Пир князя Владимира

22
18
20
22
24
26
28
30

– Что это у тебя на плече? Крыло какое-то?

– Ну, иди ко мне, ты же не для того сняла с меня рубашку, чтобы пересчитывать на мне отметины?!

Рубашку в мелкую сине-бело-желтую клетку каждый из них ухватил за свой рукав, но никто не тянул. Так и продолжая за нее держаться, она зашла ему за спину и провела рукой по его плечу, изучая и наслаждаясь одновременно.

– Можешь одеваться. Я все увидела.

– В каком смысле – одеваться? Даже не подумаю! Я собираюсь и остальное снять!

– Не глупи. Нас ждет работа.

– Ты слишком много говоришь, а я без рубашки… И о чем ты говоришь? Если хочешь, можем попробовать сделать сейчас ребенка, я не против. Но предупреждаю, он будет похож на меня, так что подумай…

Шутит, поняла она, чтобы помочь ей сгладить наметившуюся неловкость.

– Не издевайся. У меня для тебя есть подарок, не совсем обычный, но тебе понравится.

– И у меня для тебя кое-что есть. Давай, сначала ты.

С ее ладони блеснул свет, померцал немного и исчез, и они увидели серьгу, в центре которой краснел рубин, а по бокам от него приглушенно светились невинной белизной две жемчужины.

– Это мне? А что я буду с ней делать, вот уж действительно необычный подарок…

– Узнаешь, что делать, когда она будет у тебя в ухе. И не волнуйся, она мужская.

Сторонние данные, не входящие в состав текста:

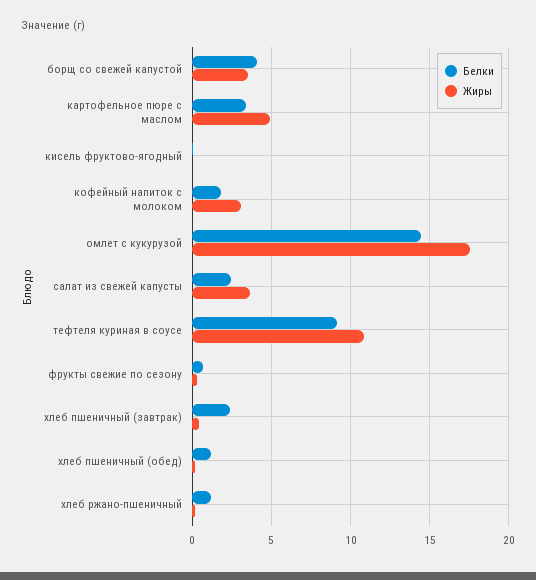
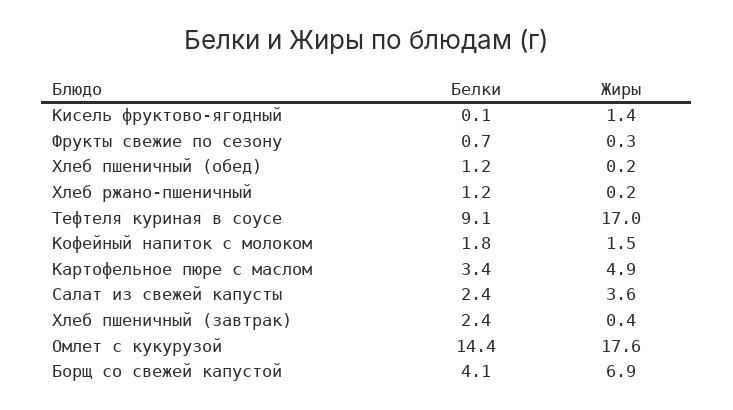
  {
    "Белки": {
      "борщ со свежей капустой": 4.1,
      "картофельное пюре с маслом": 3.4,
      "кисель фруктово-ягодный": 0.1,
      "кофейный напиток с молоком": 1.8,
      "омлет с кукурузой": 14.4,
      "салат из свежей капусты": 2.4,
      "тефтеля куриная в соусе": 9.1,
      "фрукты свежие по сезону": 0.7,
      "хлеб пшеничный (завтрак)": 2.4,
      "хлеб пшеничный (обед)": 1.2,
      "хлеб ржано-пшеничный": 1.2
    },
    "Жиры": {
-     "борщ со свежей капустой": 3.5,
+     "борщ со свежей капустой": 6.9,
      "картофельное пюре с маслом": 4.9,
-     "кисель фруктово-ягодный": 0,
+     "кисель фруктово-ягодный": 1.4,
-     "кофейный напиток с молоком": 3,
+     "кофейный напиток с молоком": 1.5,
      "омлет с кукурузой": 17.6,
      "салат из свежей капусты": 3.6,
-     "тефтеля куриная в соусе": 11,
+     "тефтеля куриная в соусе": 17,
      "фрукты свежие по сезону": 0.3,
      "хлеб пшеничный (завтрак)": 0.4,
      "хлеб пшеничный (обед)": 0.2,
      "хлеб ржано-пшеничный": 0.2
    }
  }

– Я вижу, что это настоящая драгоценность, но я не ношу украшений. Да у меня в ухе и дырки нет. Ничего не выйдет.

– Возьми и не волнуйся. Бабушка уверяла меня, что, по преданию, единственная угроза для этой серьги – злобный человек, слепой на один глаз… Рассказывают, что из-за бельма он похож на привидение, вот уж не хотелось бы мне с ним встретиться, даже в рассказе… Она твоя.

Подошла к нему и так же неторопливо и с улыбкой, как однажды он засунул ей под футболку голубя, приложила серьгу к его уху. Ей показалось, что серьга была здесь всегда.

«Теперь гром может греметь сколько угодно, дело сделано», – пронеслось у нее в голове неожиданно, словно чье-то послание.

– Больно было? – спохватилась она.

Он не подтвердил и не опроверг. Было видно, что слова до него не доходят. Нахмурив рыжие брови, он пристально вглядывался в пестрый калейдоскоп, сменявшийся перед ним, в картины, соединявшие далекое прошлое с настоящим.

А когда он опомнился и оглянулся, ее в комнате не было. Рубашка, забытая, комком валялась на полу, пустая, в складках, как пустой черепаший панцирь.